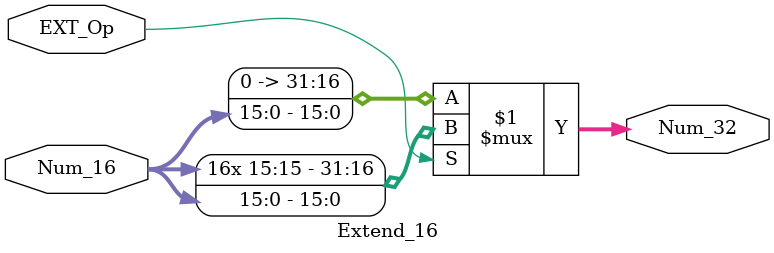
<source format=v>
module Extend_5 (
        In,
        Out
    );

    input  wire [4 : 0]  In;

    output wire [31 : 0] Out;

    assign Out = {27'b0, In};

endmodule

module Extend_16(
        Num_16,
        EXT_Op,
        Num_32
    );

    input  [15 : 0] Num_16;
    input           EXT_Op;

    output [31 : 0] Num_32;

    // signed-extension(EXT_Op != 0) or zero extension(EXT_Op == 0)
    assign Num_32 = (EXT_Op) ? {{16{Num_16[15]}}, Num_16} : {16'b0, Num_16};

endmodule

</source>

**Job item:**
Copy down every line of the entries containing the word "assign".

**Response to the exercise:**
    assign Out = {27'b0, In};
    assign Num_32 = (EXT_Op) ? {{16{Num_16[15]}}, Num_16} : {16'b0, Num_16};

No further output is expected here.